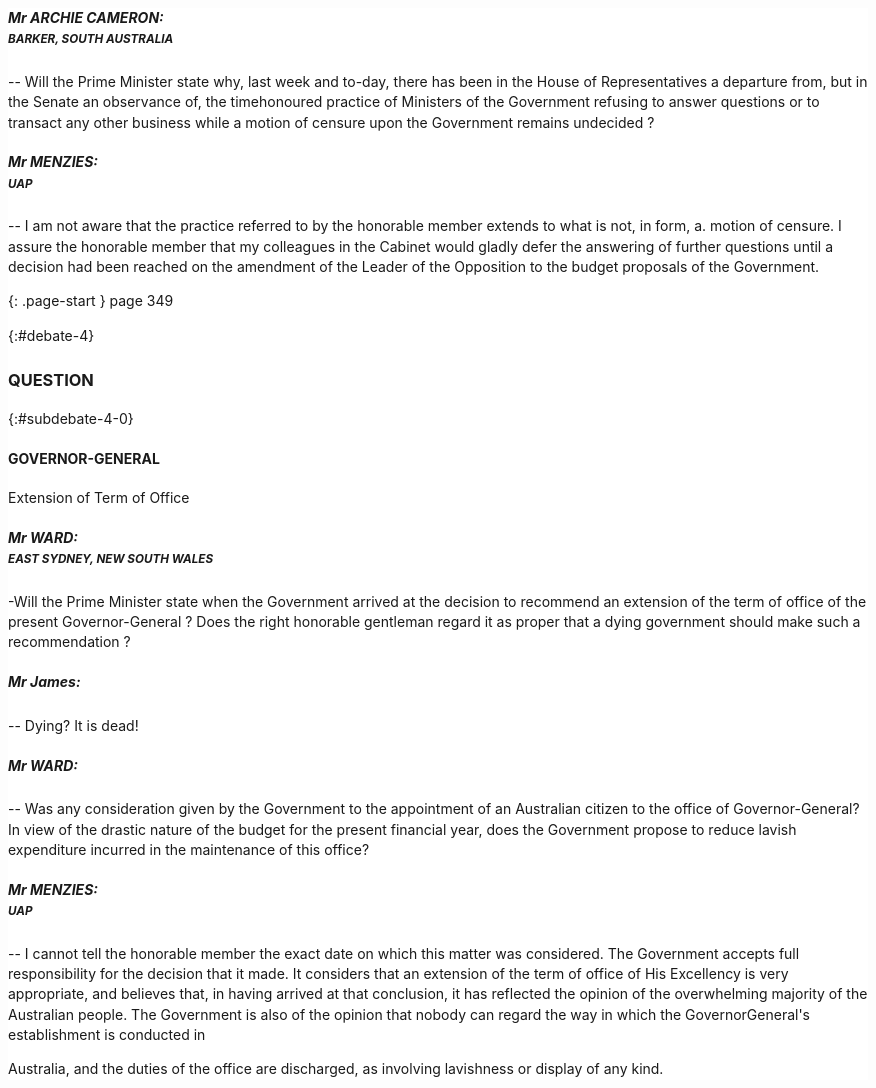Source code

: ##### Mr ARCHIE CAMERON:<br><small class="text-muted">BARKER, SOUTH AUSTRALIA</small>

-- Will the Prime Minister state why, last week and to-day, there has been in the House of Representatives a departure from, but in the Senate an observance of, the timehonoured practice of Ministers of the Government refusing to answer questions or to transact any other business while a motion of censure upon the Government remains undecided ? 

##### Mr MENZIES:<br><small class="text-muted">UAP</small>

-- I am not aware that the practice referred to by the honorable member extends to what is not, in form, a. motion of censure. I assure the honorable member that my colleagues in the Cabinet would gladly defer the answering of further questions until a decision had been reached on the amendment of the Leader of the Opposition to the budget proposals of the Government. 

{: .page-start }
page 349

{:#debate-4}
### QUESTION

{:#subdebate-4-0}
#### GOVERNOR-GENERAL

Extension of Term of Office

##### Mr WARD:<br><small class="text-muted">EAST SYDNEY, NEW SOUTH WALES</small>

-Will the Prime Minister state when the Government arrived at the decision to recommend an extension of the term of office of the present Governor-General ? Does the right honorable gentleman regard it as proper that a dying government should make such a recommendation ? 

##### Mr James:

-- Dying? It is dead! 

##### Mr WARD:

-- Was any consideration given by the Government to the appointment of an Australian citizen to the office of Governor-General? In view of the drastic nature of the budget for the present financial year, does the Government propose to reduce lavish expenditure incurred in the maintenance of this office? 

##### Mr MENZIES:<br><small class="text-muted">UAP</small>

-- I cannot tell the honorable member the exact date on which this matter was considered. The Government accepts full responsibility for the decision that it made. It considers that an extension of the term of office of  His Excellency  is very appropriate, and believes that, in having arrived at that conclusion, it has reflected the opinion of the overwhelming majority of the Australian people. The Government is also of the opinion that nobody can regard the way in which the GovernorGeneral's establishment is conducted in 

Australia, and the duties of the office are discharged, as involving lavishness or display of any kind.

▶ [PROBLEM DETAILS]: Within the entries above, find the string "member" and return each line that holds it.

▶ [WRITTEN SOLUTION]:
-- I am not aware that the practice referred to by the honorable member extends to what is not, in form, a. motion of censure. I assure the honorable member that my colleagues in the Cabinet would gladly defer the answering of further questions until a decision had been reached on the amendment of the Leader of the Opposition to the budget proposals of the Government. 
-- I cannot tell the honorable member the exact date on which this matter was considered. The Government accepts full responsibility for the decision that it made. It considers that an extension of the term of office of  His Excellency  is very appropriate, and believes that, in having arrived at that conclusion, it has reflected the opinion of the overwhelming majority of the Australian people. The Government is also of the opinion that nobody can regard the way in which the GovernorGeneral's establishment is conducted in 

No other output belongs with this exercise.